- **PASSAGE SHOWN**
Financial Conduct Authority  

FCA warns of misleading adverts for over-50s life cover

FCA warns of misleading adverts for over-50s life cover

The Financial Conduct Authority has warned it is aware of life policy promotions for the over-50s which misled consumers into thinking they were buying a policy which will cover funeral costs in their entirety.

In a statement on its website yesterday (January 17) the regulator said its financial promotions team had seen evidence of such adverts and cautioned if a firm referred to "funerals and associated costs" it was important consumers were not misled into believing they were purchasing a plan which covers the costs in full.  

The FCA said over-50s life policies were widely promoted through various media channels and often guaranteed to provide cover without the need for a medical examination.

The watchdog warned if a firm’s advert includes product features or benefits, these must be presented in a "fair, clear and non-misleading" way, taking into account the "target audience".

The FCA urged providers to refer to guidance issued by the Association of British Insurers when designing funeral plan promotions. 

In its initial guidance on over-50s plans published in 2012, the ABI advised any marketing material should make it "crystal clear" to potential customers that the plan is an insurance policy and not a savings plan.

The trade body also warned where a promotion or marketing material included particular product features or benefits they needed to be balanced with a prominent warning about applicable risks, such as inflation and over-payment.

Data entries
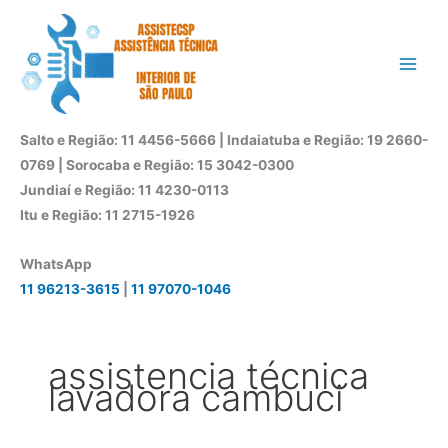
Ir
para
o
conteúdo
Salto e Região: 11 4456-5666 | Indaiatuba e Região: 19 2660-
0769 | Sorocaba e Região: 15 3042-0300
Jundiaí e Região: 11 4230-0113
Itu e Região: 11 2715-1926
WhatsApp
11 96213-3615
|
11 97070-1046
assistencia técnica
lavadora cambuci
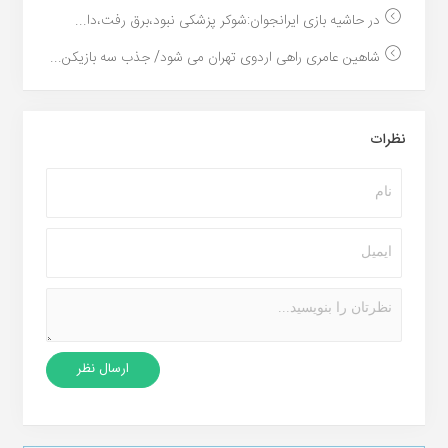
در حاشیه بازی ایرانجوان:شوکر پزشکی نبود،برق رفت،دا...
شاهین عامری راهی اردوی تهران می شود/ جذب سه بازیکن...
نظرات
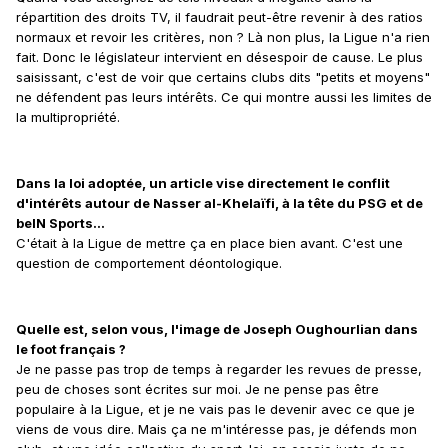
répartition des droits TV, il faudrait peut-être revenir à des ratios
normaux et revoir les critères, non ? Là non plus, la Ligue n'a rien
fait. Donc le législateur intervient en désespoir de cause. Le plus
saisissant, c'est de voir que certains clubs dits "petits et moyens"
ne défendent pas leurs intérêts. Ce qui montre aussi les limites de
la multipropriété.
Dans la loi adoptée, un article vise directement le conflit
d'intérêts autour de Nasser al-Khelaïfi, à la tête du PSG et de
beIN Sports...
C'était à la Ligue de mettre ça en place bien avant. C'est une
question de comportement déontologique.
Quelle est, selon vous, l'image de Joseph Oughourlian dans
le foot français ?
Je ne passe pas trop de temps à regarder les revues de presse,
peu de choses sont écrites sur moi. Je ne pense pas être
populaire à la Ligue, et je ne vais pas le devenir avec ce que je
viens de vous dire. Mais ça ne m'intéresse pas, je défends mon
---
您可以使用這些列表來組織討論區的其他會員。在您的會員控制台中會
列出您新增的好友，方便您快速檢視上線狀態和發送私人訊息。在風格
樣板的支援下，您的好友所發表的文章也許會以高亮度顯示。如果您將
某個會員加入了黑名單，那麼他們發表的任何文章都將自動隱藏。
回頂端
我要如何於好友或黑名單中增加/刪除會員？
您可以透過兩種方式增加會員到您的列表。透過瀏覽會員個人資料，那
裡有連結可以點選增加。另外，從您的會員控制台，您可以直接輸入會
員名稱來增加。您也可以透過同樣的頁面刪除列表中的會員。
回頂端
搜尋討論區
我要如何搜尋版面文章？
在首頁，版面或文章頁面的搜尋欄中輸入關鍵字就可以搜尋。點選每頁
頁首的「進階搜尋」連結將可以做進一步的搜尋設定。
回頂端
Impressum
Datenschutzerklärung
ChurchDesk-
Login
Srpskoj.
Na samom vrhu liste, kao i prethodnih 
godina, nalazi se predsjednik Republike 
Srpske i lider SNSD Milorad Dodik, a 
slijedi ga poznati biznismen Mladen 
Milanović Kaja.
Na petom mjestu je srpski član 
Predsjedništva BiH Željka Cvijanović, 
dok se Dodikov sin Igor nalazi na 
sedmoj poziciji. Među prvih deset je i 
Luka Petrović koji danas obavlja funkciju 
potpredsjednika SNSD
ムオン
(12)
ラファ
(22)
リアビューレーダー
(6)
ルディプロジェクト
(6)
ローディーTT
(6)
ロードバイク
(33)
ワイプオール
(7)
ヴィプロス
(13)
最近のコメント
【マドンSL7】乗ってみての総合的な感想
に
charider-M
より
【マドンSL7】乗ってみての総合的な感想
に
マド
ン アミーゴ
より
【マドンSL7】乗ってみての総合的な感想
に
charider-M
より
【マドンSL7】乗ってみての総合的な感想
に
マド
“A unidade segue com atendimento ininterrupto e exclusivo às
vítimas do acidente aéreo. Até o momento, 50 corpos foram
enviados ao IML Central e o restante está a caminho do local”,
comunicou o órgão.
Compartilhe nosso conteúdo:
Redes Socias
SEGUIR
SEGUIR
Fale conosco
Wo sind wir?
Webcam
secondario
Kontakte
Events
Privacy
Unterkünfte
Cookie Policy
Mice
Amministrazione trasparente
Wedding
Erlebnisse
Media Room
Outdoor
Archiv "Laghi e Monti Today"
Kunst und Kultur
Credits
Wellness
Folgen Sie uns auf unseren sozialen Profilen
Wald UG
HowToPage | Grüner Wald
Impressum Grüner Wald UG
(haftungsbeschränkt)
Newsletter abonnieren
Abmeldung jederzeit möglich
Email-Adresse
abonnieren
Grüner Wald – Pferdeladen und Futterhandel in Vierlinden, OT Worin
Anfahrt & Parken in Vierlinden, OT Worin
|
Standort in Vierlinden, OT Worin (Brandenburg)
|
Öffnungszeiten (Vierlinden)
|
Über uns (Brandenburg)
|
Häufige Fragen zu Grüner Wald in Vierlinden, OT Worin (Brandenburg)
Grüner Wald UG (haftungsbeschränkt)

- **WHAT NEEDS TO BE DONE**
Print, word for word, the part of the over-50s life cover article above that starts with the words "In a statement" and ends with "a medical examination.".

- **RESULT**
In a statement on its website yesterday (January 17) the regulator said its financial promotions team had seen evidence of such adverts and cautioned if a firm referred to "funerals and associated costs" it was important consumers were not misled into believing they were purchasing a plan which covers the costs in full.  

The FCA said over-50s life policies were widely promoted through various media channels and often guaranteed to provide cover without the need for a medical examination.